## POLECENIA
(a) Ile tygodni trwała terapia, o której mowa we wpisie o terapii?
(b) Kontynuuj wpis o terapii od ostatniego zdania.

## WYODRĘBNIONY TEKST
--------------------------------------------------
Witam
Jestem niecaly miesiac po terapii. Trwala ona ok 12 tygodni.
Szedlem na nia z mysla, ze to bedzie pikus, bo zaliczylem juz jedna terapie odwykowa (2lata). Nie zdawalem sobie wowczas sprawy w jakim jestem bledzie. Podczas terapii mialem bardzo mieszanie uczucia. Czulem, ze moj stan sie poprawia, dosc znacznie. Potem przychodzily momenty kryzysu, niezgoda i bunt. Wrocily ataki.
Nie poddalem sie jednak i ciezko pracowalem nad soba do samego konca. Czy terapia dziala? Dziala jak cholera!
Nie biore lekow od 2 miesiecy (wenlafaksyna drugi raz, 3 miesiace, pierwszy raz prawie 4 lata).
Zero lękow, zero napadow. Idealnie nigdy nie bedzie, ale powiedzialbym, ze bylo nawet kolorowo:)
--------------------------------------------------
## SEKCJA DANYCH
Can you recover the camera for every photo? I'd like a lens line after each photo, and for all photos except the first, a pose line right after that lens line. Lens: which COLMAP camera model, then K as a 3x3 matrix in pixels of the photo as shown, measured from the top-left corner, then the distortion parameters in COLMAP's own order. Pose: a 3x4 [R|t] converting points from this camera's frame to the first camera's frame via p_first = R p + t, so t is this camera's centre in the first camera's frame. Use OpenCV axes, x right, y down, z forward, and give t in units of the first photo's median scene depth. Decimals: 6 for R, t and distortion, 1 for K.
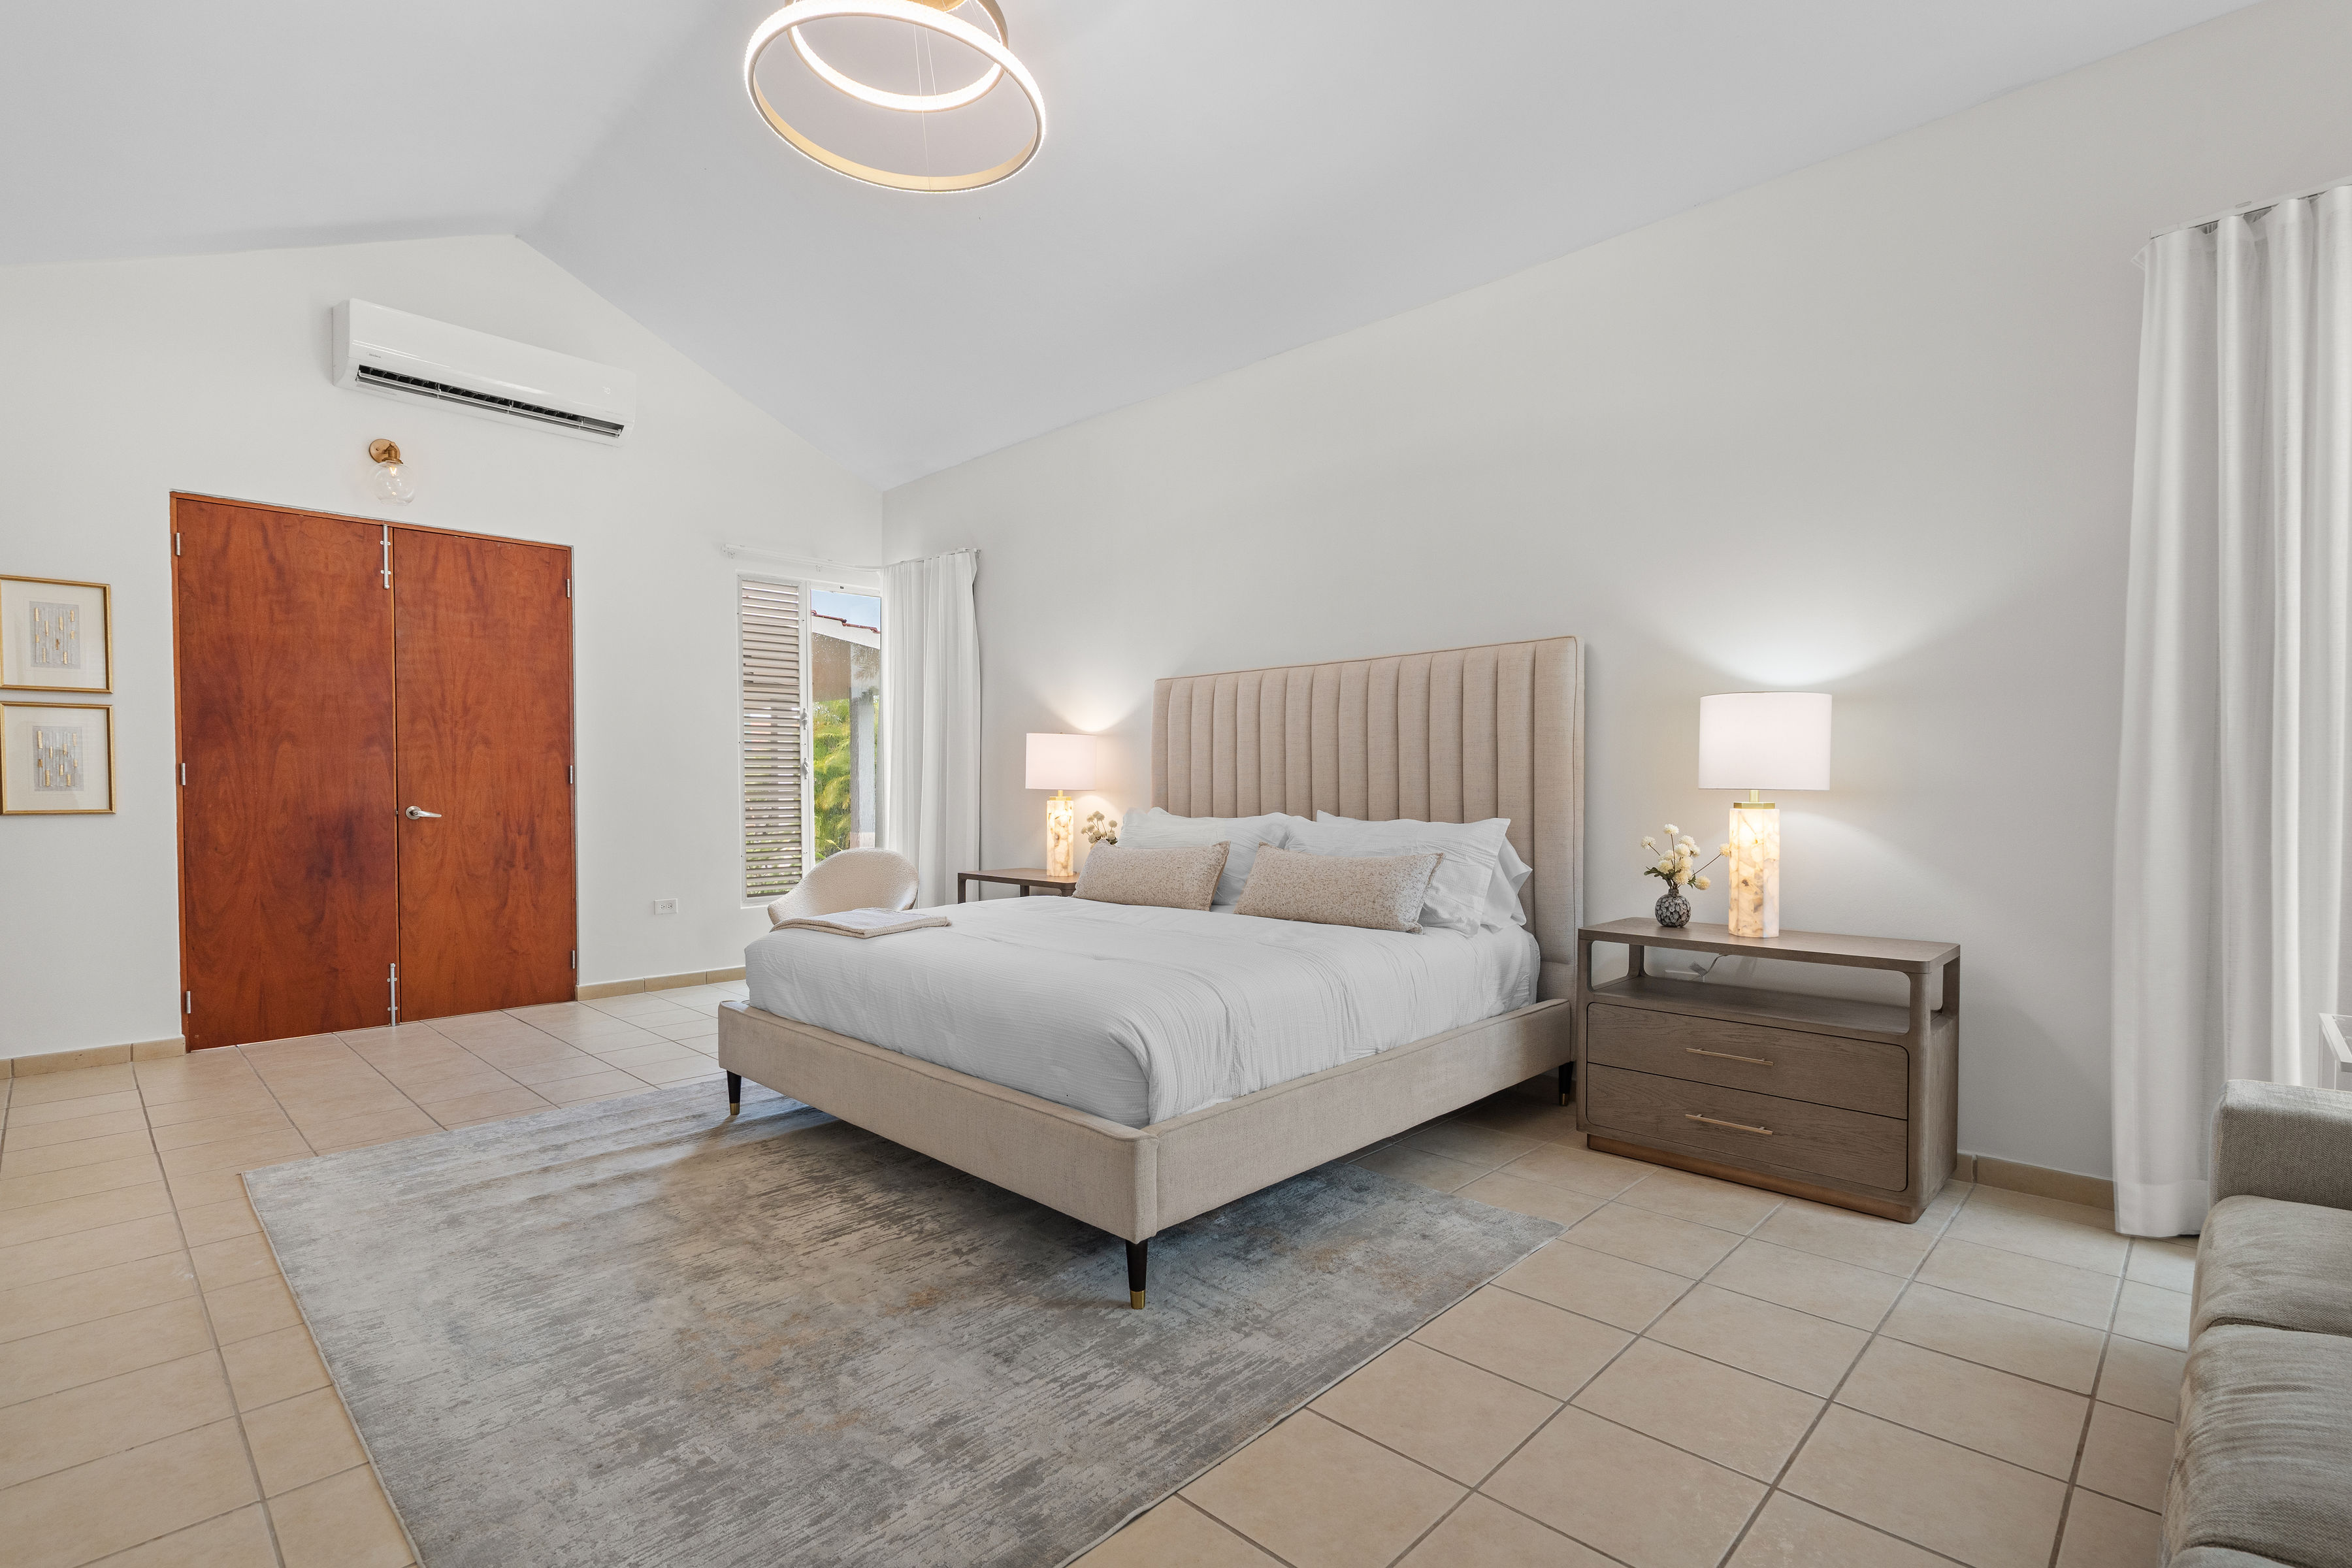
lens RADIAL K [[1102.2, 0, 1164.8], [0, 1102.2, 798.0], [0, 0, 1]] dist [-0.045094, 0.000229]
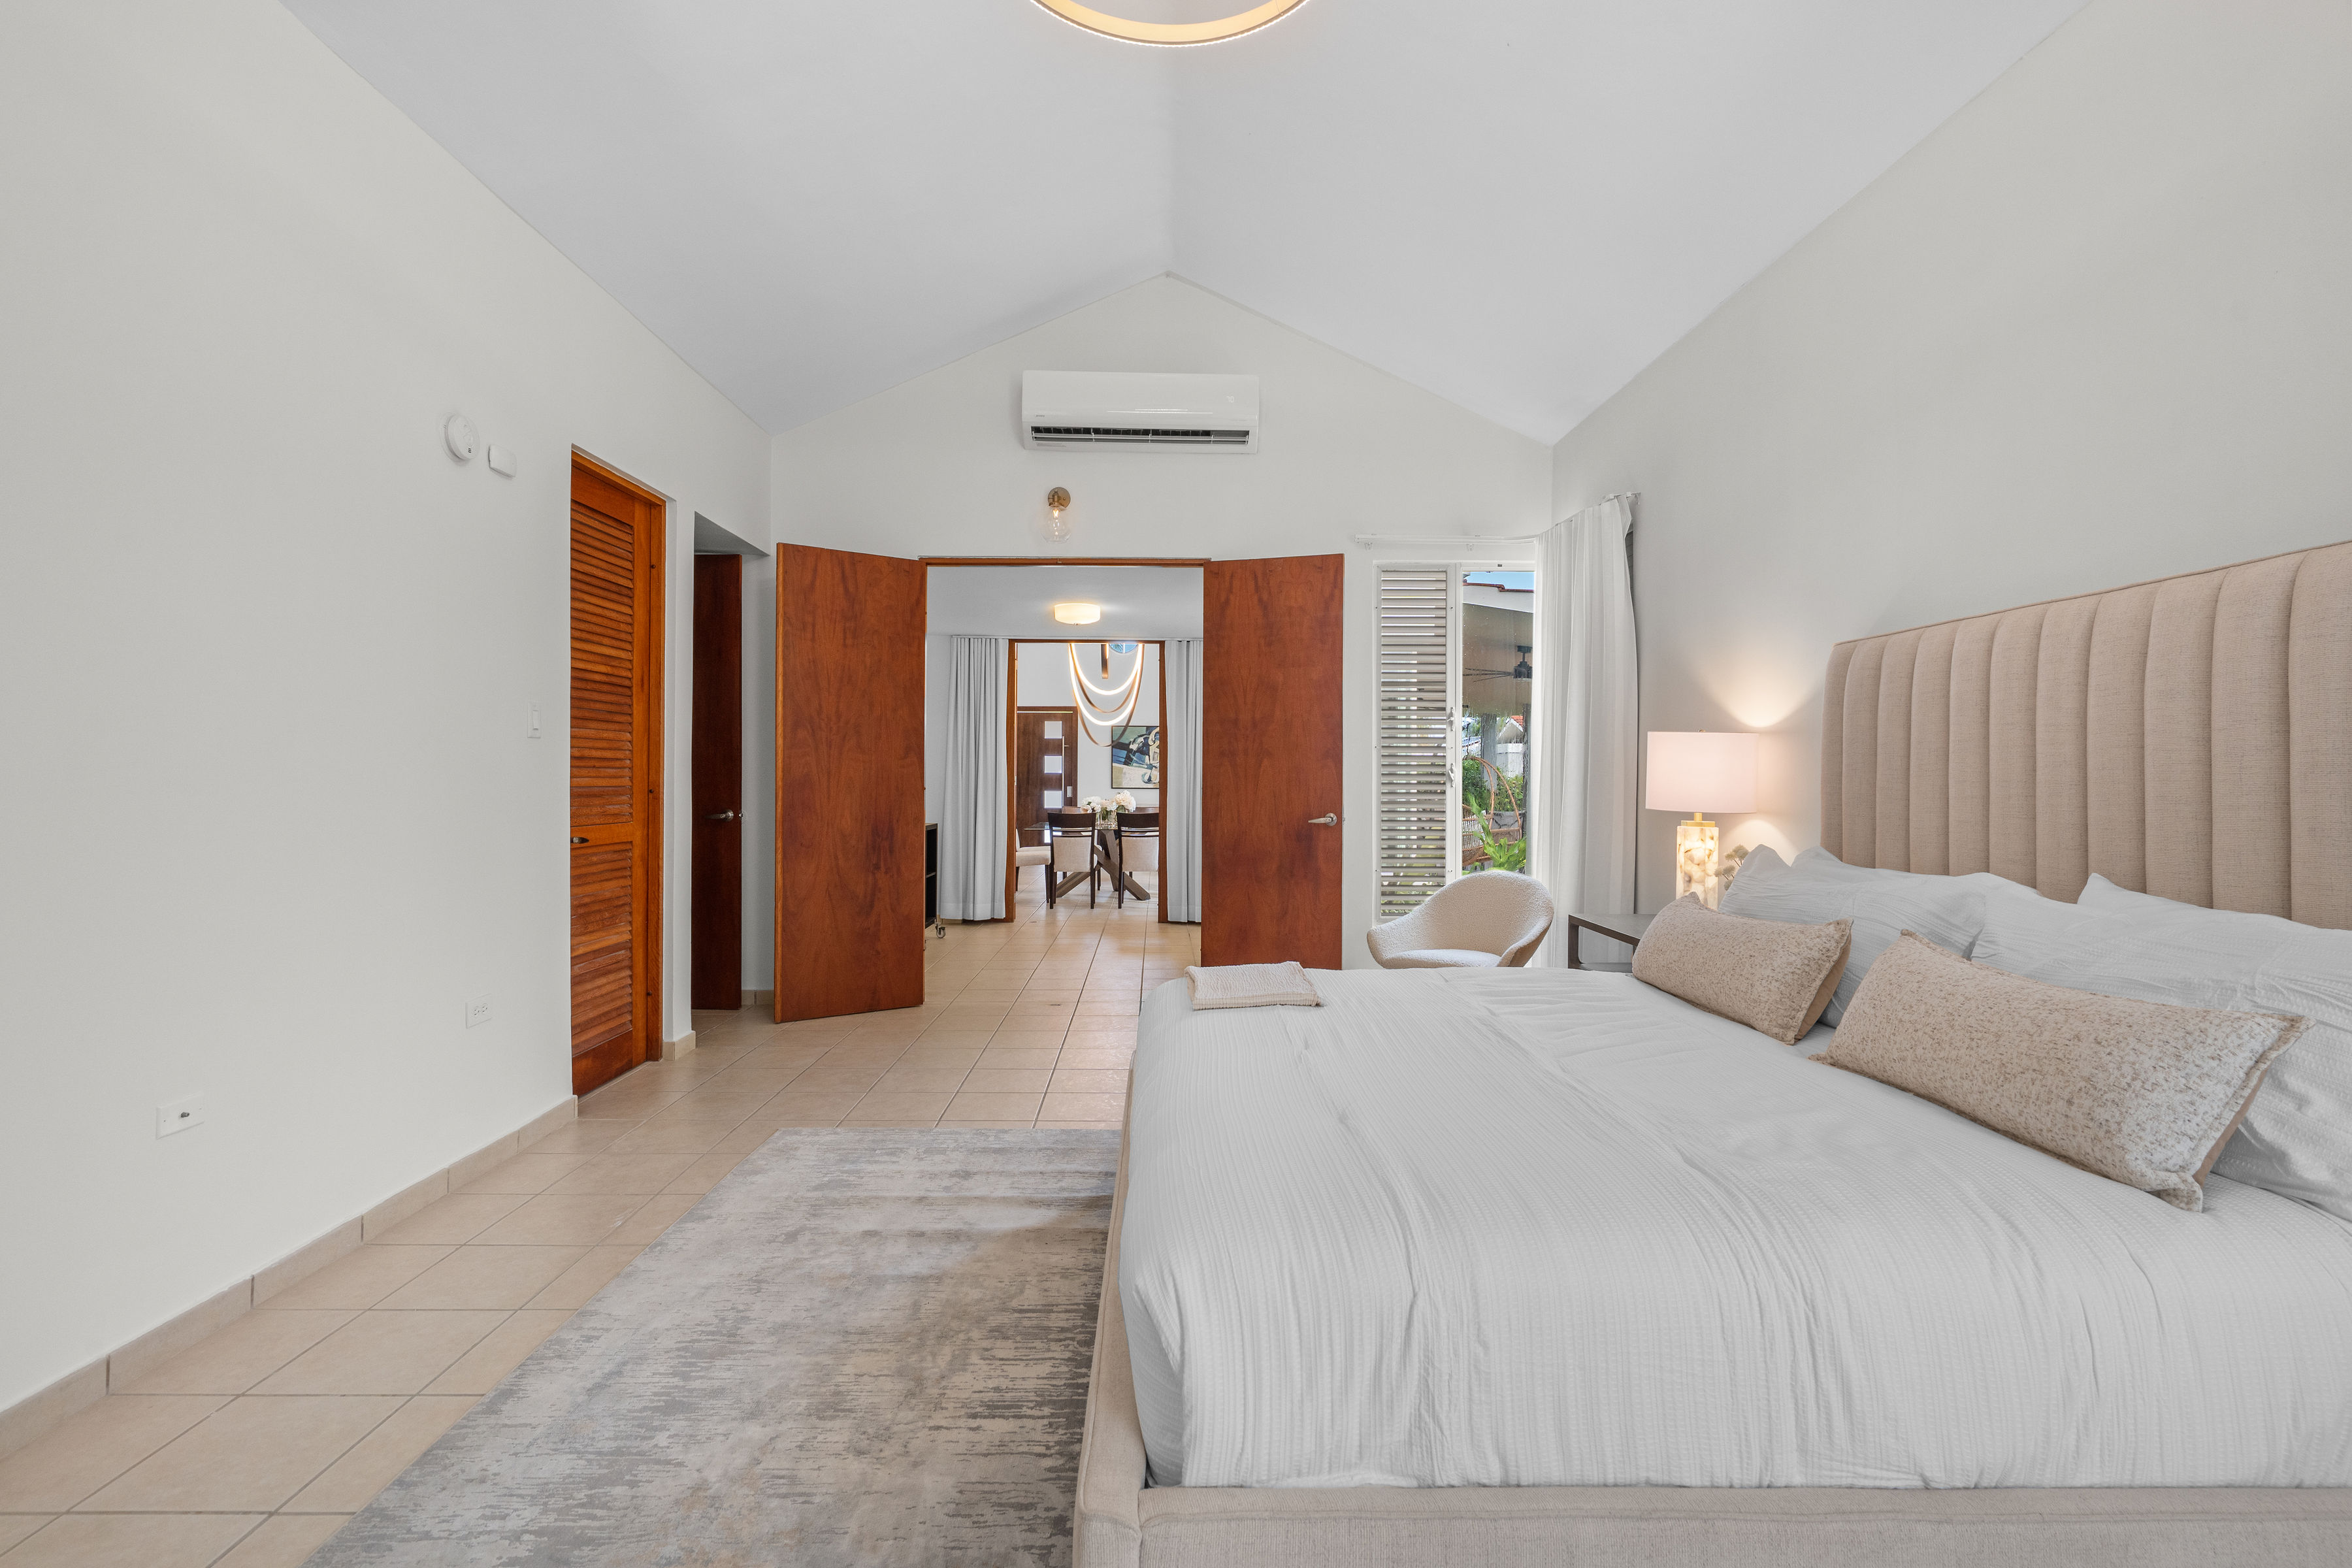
lens RADIAL K [[1096.8, 0, 1172.3], [0, 1096.8, 778.9], [0, 0, 1]] dist [-0.007286, 0.000431]
pose [[0.712234, 0.013451, -0.701813, 0.246375], [-0.024890, 0.999672, -0.006101, -0.025208], [0.701501, 0.021813, 0.712335, 0.439603]]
--------------------------------------------------
## OCZEKIWANE WYNIKI
(a) Około 12 tygodni.

(b)
Od 3 dni czuje sie duzo gorzej. Natretne mysli wracaja, cialo tez wyczynia cuda na kiju. Nastroj mam bardzo zachwiany.
Nie walcze z tym, pozwalam temu byc. Nie powiem, ze do konca i calkowicie zaakceptowalem ten stan, ale ucze sie tego i wiem, ze potrafie, bo mialem doskonaly przyklad tego, ze moge czuc sie dobrze i slyszec od ludzi: "ty? masz jakis problem? chyba zartujesz!" i byc w zgodzie sam ze soba.